Alors comment faire passer la pilule quand ce sport et Dieu sont pratiquement au même niveau, issus d'une culture qui pour moi m'échappe mais qui est pourtant bien un étendard de l'Amérique.
Dès le départ on sent qu'on veut nous présenter un personnage bon, le problème étant que le jargon d'un médecin légiste, et donc par extension la science, ce n'est pas toujours quelque chose de compréhensible. Si on suit le docteur Omalu dans ses autopsies, jamais on a le droit de voir plus en amont son travail, les plans sont cadrés au millimètres près pour que jamais le film ne tombe dans le gore, le voyeurisme ou pire un état de la mort à froid. Le calibrage est pensé pour que jamais le film ne dépasse, ne choque ou ne heurte les convictions de chaque citoyen américain. Jamais de racisme clairement établi, les sous-entendus sont présents mais jamais nommés, le film doit servir un but ultime : la conscience que le sport national nuit gravement à la santé. Et même dans l'approche du football on surfe sur la beauté du sport, il n'est ici pas question de réduire le patriotisme du ballon ovale au rang de déchet mais bien de comprendre la faille neurologique qui réduit de nombreux joueurs à la folie.

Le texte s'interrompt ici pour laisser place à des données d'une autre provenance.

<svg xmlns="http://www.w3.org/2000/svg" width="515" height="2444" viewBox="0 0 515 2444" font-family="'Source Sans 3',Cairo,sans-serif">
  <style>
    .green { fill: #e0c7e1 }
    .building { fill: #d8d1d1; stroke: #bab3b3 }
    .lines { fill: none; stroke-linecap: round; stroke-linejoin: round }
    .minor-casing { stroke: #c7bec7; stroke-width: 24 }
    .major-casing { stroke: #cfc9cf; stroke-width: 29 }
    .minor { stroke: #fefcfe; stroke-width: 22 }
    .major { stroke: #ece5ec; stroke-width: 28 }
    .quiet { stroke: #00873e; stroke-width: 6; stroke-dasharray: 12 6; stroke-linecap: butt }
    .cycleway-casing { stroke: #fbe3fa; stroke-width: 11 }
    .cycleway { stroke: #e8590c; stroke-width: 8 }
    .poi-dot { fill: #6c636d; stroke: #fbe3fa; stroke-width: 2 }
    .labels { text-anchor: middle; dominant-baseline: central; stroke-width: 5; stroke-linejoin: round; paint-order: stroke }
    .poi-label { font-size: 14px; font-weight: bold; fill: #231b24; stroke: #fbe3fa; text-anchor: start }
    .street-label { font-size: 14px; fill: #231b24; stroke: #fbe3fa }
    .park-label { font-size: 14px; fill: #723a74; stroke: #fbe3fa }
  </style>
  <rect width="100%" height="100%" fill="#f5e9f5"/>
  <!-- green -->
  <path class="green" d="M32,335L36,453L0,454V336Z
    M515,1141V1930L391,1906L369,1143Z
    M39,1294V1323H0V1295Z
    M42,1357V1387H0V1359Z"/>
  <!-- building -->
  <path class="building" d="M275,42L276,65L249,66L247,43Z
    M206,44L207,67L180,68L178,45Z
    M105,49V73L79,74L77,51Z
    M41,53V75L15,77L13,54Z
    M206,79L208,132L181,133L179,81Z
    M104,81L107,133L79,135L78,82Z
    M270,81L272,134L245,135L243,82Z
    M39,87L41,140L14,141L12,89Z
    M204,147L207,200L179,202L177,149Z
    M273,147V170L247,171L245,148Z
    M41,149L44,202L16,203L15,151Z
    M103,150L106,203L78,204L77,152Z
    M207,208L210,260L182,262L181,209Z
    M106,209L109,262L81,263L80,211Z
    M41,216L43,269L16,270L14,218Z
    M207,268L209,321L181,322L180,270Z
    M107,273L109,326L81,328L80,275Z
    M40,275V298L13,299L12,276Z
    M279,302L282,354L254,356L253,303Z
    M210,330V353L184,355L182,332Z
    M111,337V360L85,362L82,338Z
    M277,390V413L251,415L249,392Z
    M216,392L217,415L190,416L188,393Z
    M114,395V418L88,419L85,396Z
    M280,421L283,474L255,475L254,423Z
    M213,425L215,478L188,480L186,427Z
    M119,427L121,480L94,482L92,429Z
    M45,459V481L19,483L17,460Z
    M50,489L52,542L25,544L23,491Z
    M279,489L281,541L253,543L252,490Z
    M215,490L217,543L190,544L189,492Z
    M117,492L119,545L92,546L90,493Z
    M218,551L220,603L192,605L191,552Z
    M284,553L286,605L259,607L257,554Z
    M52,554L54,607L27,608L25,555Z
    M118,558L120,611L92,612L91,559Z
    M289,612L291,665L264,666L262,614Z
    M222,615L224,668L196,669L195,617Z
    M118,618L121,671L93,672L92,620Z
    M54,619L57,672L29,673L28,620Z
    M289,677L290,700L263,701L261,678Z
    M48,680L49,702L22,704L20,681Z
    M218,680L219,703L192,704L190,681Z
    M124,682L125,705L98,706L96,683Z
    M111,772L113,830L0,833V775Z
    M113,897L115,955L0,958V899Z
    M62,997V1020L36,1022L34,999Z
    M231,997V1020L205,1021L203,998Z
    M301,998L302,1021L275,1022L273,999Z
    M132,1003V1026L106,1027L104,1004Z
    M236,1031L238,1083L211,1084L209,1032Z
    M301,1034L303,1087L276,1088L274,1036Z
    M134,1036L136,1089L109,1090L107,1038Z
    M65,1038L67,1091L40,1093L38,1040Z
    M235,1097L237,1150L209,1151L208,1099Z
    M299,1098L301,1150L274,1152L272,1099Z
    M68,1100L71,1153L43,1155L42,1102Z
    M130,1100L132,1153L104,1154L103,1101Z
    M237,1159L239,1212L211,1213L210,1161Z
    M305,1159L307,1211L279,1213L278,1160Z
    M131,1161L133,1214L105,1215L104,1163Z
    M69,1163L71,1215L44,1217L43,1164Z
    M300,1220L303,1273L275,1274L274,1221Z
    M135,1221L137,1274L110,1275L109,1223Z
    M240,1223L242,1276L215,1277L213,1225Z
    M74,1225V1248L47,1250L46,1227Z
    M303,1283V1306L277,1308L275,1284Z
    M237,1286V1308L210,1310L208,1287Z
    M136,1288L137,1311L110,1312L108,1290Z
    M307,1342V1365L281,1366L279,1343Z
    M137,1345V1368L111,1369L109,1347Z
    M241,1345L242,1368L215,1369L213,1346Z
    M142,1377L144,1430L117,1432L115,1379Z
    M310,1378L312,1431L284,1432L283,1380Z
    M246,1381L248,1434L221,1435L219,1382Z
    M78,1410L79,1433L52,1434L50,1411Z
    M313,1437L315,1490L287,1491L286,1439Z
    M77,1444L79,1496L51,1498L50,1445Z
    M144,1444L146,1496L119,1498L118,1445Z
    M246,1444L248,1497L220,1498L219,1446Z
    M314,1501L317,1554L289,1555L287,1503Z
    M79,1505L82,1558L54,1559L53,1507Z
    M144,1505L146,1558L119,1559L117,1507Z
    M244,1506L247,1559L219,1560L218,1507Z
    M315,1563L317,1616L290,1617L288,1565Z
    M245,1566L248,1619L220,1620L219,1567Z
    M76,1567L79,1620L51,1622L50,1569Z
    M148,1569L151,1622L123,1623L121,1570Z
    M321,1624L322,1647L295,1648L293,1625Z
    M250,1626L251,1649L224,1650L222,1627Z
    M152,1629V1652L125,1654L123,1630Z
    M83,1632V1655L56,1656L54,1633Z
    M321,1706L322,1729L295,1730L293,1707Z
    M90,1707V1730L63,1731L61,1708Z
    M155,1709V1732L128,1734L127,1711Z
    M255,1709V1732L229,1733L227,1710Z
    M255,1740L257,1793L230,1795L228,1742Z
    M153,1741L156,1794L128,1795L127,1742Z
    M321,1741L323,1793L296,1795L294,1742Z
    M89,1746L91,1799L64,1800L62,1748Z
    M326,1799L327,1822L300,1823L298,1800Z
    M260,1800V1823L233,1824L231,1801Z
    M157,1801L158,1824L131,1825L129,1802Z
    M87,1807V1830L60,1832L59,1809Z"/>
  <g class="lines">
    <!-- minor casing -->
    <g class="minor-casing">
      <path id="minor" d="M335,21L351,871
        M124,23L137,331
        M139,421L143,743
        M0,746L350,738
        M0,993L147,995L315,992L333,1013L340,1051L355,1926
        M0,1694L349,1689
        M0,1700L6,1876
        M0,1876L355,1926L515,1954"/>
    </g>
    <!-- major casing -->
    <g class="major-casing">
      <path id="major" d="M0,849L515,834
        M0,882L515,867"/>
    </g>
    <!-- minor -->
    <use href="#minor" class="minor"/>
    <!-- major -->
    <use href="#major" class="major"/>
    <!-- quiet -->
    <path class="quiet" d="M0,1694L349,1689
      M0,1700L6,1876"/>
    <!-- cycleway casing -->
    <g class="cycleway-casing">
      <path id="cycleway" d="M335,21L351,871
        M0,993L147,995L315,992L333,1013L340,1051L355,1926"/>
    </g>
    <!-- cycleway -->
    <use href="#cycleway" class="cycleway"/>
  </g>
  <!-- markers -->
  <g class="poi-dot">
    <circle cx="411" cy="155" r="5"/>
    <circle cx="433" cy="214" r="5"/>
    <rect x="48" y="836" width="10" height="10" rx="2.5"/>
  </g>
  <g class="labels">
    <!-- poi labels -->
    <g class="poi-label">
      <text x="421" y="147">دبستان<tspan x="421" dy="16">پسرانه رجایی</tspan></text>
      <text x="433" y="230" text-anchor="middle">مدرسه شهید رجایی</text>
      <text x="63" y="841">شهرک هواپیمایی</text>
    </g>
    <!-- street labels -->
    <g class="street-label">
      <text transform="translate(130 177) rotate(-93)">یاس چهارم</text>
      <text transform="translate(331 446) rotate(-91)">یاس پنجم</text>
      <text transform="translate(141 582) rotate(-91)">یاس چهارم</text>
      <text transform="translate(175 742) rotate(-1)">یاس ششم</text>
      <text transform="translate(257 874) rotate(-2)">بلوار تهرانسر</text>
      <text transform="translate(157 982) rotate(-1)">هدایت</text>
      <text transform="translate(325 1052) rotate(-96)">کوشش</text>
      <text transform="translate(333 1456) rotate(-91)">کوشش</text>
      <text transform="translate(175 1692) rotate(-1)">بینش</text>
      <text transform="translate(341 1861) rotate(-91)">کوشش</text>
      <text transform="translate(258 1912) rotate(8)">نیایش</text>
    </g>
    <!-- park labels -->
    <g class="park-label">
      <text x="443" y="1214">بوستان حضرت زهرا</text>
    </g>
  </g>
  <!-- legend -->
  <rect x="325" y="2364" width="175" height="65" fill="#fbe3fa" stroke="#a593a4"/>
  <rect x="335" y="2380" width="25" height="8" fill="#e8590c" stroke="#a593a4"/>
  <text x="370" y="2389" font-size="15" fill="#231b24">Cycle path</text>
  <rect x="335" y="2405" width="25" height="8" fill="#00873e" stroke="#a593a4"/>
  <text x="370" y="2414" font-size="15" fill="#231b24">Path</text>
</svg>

Alors certes, d'un point de vue européen on peut paraître déconcerté par autant de détours, autant de précautions pour ne froisser personne ; frustrant l'autopsie qu'on ne verra jamais ; jouant Les Experts pour que la découverte scientifique soit rendue plus accessible, jouant à grand renfort sur l'aide de Dieu, mais comment ne pas reconnaître les efforts sur un calibrage aussi précis dans la réalisation que dans l'écriture pour mieux servir le sujet ? Parce qu'au final on sent là bien l'unique visée du film : sensibiliser les américains sur un problème de santé publique. Les péripéties du docteur Omalu pour son combat montrant largement les faiblesses d'un système capitaliste, tel David contre Goliath. Un combat qui comme le montre si bien la fin du film est loin d'être gagné.
Ainsi nous voyons Concussion sous un angle nouveau, par l'art du calibrage, sans compter qu'on ne s’ennuie pas, que Will Smith joue correctement (mais il n'a pas assez rampé, grogné et bavé pour avoir la statuette) et qu'on découvre toujours et encore que le rêve américain est loin d'être parfait.
Et puis sérieusement, faut pas être d'une intelligence élevé pour méditer sur le fait que plusieurs chocs à la tête même muni d'un casque, c'est pas bon pour notre caboche...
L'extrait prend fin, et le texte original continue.